Rutile is known for its needle-like crystals which are made up primarily of titanium dioxide. They grow naturally within quartz crystals over millions of years. The inclusions often resemble fine strands of hair. For this reason they're sometimes known as Venus hair or Cupid's darts.
Although these stones were once known as sagenite, the name is now rarely used. Today they tend to be known as rutilated quartz or golden rutile. The name black rutile is often used when the inclusions are black.
The colour of rutile crystals can vary from pale yellow to rich orange to reddish brown. They can also be black. Black inclusions are often mistaken for tourmaline.
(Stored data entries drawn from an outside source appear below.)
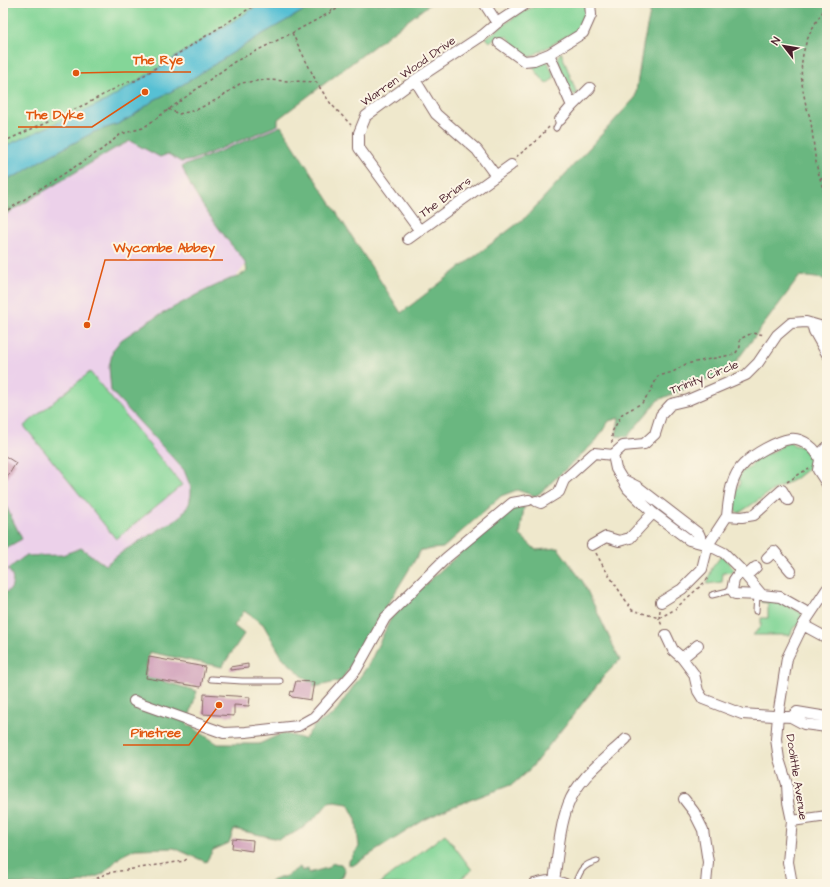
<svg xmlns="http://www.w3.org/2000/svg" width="830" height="887" viewBox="0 0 830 887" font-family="'Architects Daughter',sans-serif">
<rect width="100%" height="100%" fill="#fcf5e5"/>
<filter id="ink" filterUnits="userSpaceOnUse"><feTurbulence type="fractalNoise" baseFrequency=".025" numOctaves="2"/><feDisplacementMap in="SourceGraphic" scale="8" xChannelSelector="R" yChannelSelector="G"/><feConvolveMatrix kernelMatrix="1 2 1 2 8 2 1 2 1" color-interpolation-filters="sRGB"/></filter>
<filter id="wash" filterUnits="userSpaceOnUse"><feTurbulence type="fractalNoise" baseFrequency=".012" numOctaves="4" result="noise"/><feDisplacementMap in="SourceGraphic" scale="16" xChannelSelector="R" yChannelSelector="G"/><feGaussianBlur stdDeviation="0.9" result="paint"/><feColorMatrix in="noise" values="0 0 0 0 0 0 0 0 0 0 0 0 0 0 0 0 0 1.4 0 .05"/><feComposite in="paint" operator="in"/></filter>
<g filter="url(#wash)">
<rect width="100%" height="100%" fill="#efe8cc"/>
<path fill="#ecd1ea" d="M 278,119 L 288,210 L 226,290 L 214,497 L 109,580 L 3,610 L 3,216 L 114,149 L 144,135 Z"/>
<path fill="#84d698" stroke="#677a62" d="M 3,3 L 262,3 L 106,101 L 3,147 Z
M 546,3 L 585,3 C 588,14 585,22 578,30 L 530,57 C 522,58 512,51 509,44 L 511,40 L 506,36 L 503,39 L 493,39 L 490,42 L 486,38 C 504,25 523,8 546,3 Z
M 561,52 L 577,94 L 575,95 L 571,92 L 558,61 L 558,57 Z
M 545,60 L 547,60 L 554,76 L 553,79 L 546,84 L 532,66 Z
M 90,372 L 182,485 L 116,539 L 24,426 Z
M 789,441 L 794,445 L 808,448 L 811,466 L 795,479 L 772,491 L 739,513 L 732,509 L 734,490 L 738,488 L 740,482 L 738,479 L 741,472 C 745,470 749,469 752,465 C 754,461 754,457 758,455 C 761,453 764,454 768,454 C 776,451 782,445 789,441 Z
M 722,555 L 734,570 L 733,572 L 723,573 L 722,582 L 707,584 L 712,568 Z
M 761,600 L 776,600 L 800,612 L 804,618 L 798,626 L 794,627 L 790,635 L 753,635 L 761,626 L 761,618 L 768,618 L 768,603 L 762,602 Z
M 445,834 L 472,870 L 454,884 L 379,884 Z"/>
<path fill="#6bb780" stroke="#5a6b56" d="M 317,3 L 431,3 L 278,119 L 278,125 L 193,160 L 181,162 L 168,154 L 160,157 L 130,141 L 114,149 L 3,216 L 3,181 L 20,174 L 40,161 L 94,132 L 118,124 L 131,117 L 154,100 L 174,90 L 259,36 Z
M 652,3 L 827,3 L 827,282 L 824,279 L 800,276 L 729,371 L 658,400 L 627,437 L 616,436 L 619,418 L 609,421 L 596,441 L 540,493 L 535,496 L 517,490 L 501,496 L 443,548 L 421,550 L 341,681 L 314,687 L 282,657 L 263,624 L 244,611 L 234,626 L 244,634 L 222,667 L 149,652 L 145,676 L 197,691 L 187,724 L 218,744 L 259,744 L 283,733 L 304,739 L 315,725 L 334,714 L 369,664 L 391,618 L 431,579 L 511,508 L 524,507 L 520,535 L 536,550 L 558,548 L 583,582 L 620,660 L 605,675 L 531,768 L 513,784 L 449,808 L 424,820 L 352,866 L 349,865 L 349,861 L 359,847 L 356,819 L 348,804 L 335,802 L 328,803 L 320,813 L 304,827 L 292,834 L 278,839 L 234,829 L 229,843 L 213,850 L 206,862 L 174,848 L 135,849 L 121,856 L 103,874 L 76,884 L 3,884 L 3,594 L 11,589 C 14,580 13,576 8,569 L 25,556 L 62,555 L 81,548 L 105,565 L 125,550 L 180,517 L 189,504 L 191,495 L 191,488 L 184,470 L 111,391 L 109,367 L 113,350 L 121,340 L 149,321 L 196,295 L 230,279 L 238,277 L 247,271 C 246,259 237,252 229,242 C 212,219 191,193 182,166 L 194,162 L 281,126 L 401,313 L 526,217 L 635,98 L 643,46 Z
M 3,500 L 22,539 L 4,549 L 3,548 Z
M 333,863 L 341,864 L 345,870 L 343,876 L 331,884 L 268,884 L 273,880 L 286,876 L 300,867 L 302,871 L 308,869 L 309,873 L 327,868 Z"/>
<path fill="#57c0d4" stroke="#507080" d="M 262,3 L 317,3 L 259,36 L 174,90 L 154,100 L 131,117 L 118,124 L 94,132 L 40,161 L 20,174 L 3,181 L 3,147 L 106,101 Z"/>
<g id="blocks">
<path fill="#ce9bb8" d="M 5,456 L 16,463 L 6,479 L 3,477 L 3,459 Z
M 149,657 L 205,667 L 201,687 L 146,678 Z
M 248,664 L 248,668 L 230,670 L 230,667 Z
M 296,681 L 314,682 L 311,700 L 292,697 L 290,695 L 291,691 L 293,692 Z
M 204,694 L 250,697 L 249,706 L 234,705 L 234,716 L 203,714 Z
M 233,839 L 253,841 L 252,851 L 232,848 Z"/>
</g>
</g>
<g filter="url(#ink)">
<use href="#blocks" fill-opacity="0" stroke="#846563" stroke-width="1"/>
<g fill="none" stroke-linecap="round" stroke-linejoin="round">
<defs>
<path id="service" d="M 556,128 L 560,120
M 712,595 L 732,590
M 756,611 L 757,595
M 211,679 L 242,681 L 280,681
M 575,884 C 580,871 582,865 597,861"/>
<path id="minor" d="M 484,3 L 497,23
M 499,43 L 524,61 L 534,60 L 549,54
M 415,80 L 436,114 L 477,150 L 496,176
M 590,88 L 572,106 L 549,54 L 583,33 L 591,15 L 590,3
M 560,120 L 572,106
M 420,231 L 359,148 L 359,133 L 366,116 L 415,80 L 483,35 L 497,23 L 527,3
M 408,239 L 511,165
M 812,324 L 814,331 L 827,354
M 819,455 L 827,447
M 820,460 L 818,470 L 827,484
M 622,479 L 638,487 L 699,534 L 703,544
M 788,500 L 782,490 L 754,515 L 742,517 L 727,516 L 708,545 L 724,553 L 741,570 L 762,595 L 780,597 L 810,614
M 536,501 L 541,503 L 559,492 L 564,480 L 594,453 L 613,455
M 727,516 C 729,498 730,477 744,464 C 753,454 777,441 790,439 C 802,437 817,449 820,460 L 825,463 L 827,466
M 592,545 L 606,537 L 619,541 L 630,538 L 653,513
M 767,558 L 774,551 L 791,571
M 741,570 L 734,580 L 732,590 L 735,594 L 762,595
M 746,576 L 756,567
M 661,602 L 682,589 L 702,569 L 708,545 L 689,540 L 653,513 L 628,489 L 616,469 L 613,455 L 623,446 L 644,444 L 655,434 L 661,415 L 671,404 L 688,400 L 746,375 L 758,363 L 777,335 L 791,323 L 806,322 L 823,327 L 827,334
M 803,625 L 827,638
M 666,635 L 673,650 L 682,658 L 694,674 L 698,691 L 703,699 L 742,714 L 791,717 L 797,712 L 827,717
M 682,658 L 698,645
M 134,701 L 224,733 L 246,732 L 298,726 L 314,717 L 356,670 L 385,618 L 446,558 L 512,503 L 529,500
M 791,717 L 804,724 L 827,727
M 684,799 L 694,812 L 703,830 L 708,862 L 706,884
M 792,821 L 827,816
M 554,881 C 558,856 559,829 568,805 C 578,778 605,759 626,739
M 534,884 C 545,881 554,879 565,884
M 792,884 L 788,862 L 792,821 L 788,802 L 787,784 L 779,759 L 776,739 L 778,716 L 787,658 L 803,625 L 827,589"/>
</defs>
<use href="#service" stroke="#846563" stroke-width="7"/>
<use href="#minor" stroke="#846563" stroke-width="12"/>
<path stroke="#846563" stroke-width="1.5" stroke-dasharray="3 3" stroke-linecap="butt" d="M 827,6 C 804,36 796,62 805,100 C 806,108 810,115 811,123 C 814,141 814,161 820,178 L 827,181
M 331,11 L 337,3
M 292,33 L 318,85 L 331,104 L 351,125
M 168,109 L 179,114 L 196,110 L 218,99 L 241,83 L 264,80 L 316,82
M 3,142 L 86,104 L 129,81 L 135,81 L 258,3
M 516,157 L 534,143 L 549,127
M 820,178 L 827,204
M 3,213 L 101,150 L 121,134 L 143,128 L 234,62 L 292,33 L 348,3
M 612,443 L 612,432 L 622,414 L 642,403 L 650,392 L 658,376 L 673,372 L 686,364 L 735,354 L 740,347 L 740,339 L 752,333 L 765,335
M 787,482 L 809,468
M 596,553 L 603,566 L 632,610 L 659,618 L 674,610 L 706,581 L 708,577
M 660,610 L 659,618 L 662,626
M 86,884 L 107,873 L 184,861 L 188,858"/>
<use href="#service" stroke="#fff" stroke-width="5"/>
<use href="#minor" stroke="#fff" stroke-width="10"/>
</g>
</g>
<g text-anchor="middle" stroke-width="4" stroke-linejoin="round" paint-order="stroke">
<g font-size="12" fill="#4a1f2b" stroke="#fcf5e5">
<text transform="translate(408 71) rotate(-35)" y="4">Warren Wood Drive</text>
<text transform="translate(445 197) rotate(-36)" y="4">The Briars</text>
<text transform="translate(704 377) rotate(-22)" y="4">Trinity Circle</text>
<text transform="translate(797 777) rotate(81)" y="4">Doolittle Avenue</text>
</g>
</g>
<path fill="none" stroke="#e0560e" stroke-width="1.5" d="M76 73L125 72H191M145 92L92 127H18M87 325L105 260H223M219 705L189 745H123"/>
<g fill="#e0560e" stroke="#fcf5e5" stroke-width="1.5">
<circle cx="76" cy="73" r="4"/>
<circle cx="145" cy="92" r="4"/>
<circle cx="87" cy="325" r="4"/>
<circle cx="219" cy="705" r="4"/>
</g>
<g font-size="13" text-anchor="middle" font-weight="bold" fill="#e0560e" stroke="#fcf5e5" stroke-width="4" stroke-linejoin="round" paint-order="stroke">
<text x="158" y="64">The Rye</text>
<text x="55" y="119">The Dyke</text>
<text x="164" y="252">Wycombe Abbey</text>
<text x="156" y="737">Pinetree</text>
</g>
<rect width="830" height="887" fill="none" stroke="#fcf5e5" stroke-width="16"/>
<g transform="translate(784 46) rotate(301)" stroke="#fcf5e5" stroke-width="3" paint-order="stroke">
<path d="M0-3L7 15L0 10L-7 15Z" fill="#4a1f2b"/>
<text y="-6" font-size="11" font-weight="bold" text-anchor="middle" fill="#4a1f2b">N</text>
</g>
</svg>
Rutile and tourmaline are two completely different minerals.
Quartz included with crystals of tourmaline is known as tourmalinated quartz.
Rutilated quartz and tourmalinated quartz are widely used for gemstones. Stones may be faceted but cabochons are more common.
The density of the crystal inclusions can vary dramatically. Whilst some stones are only lightly included others are full to capacity. When heavily included the quartz can look almost opaque. The stone's colour will often be heavily influenced by the colour of the inclusions.
The colour of the man-made material known as goldstone is also influenced by its inclusions. The glass used to produce this stone is clear but the crystallised copper gives it an orange-brown colour.
Rubies and sapphires can also be included with rutile. In some instances the reflectance of light off the crystal inclusions causes an optical phenomenon known as asterism. This is best seen in stones that are shaped as a cabochon.
Where asterism is present the gemstone becomes known as star ruby or star sapphire. This is because a star-like reflection can be seen.
Aventurine is another variety of included quartz. The microscopic inclusions in aventurine are mostly mica or hematite. A spangled or subtle sparkly effect can be seen on the surface of the stone caused by the reflection of light. This optical phenomenon is known as aventurescence.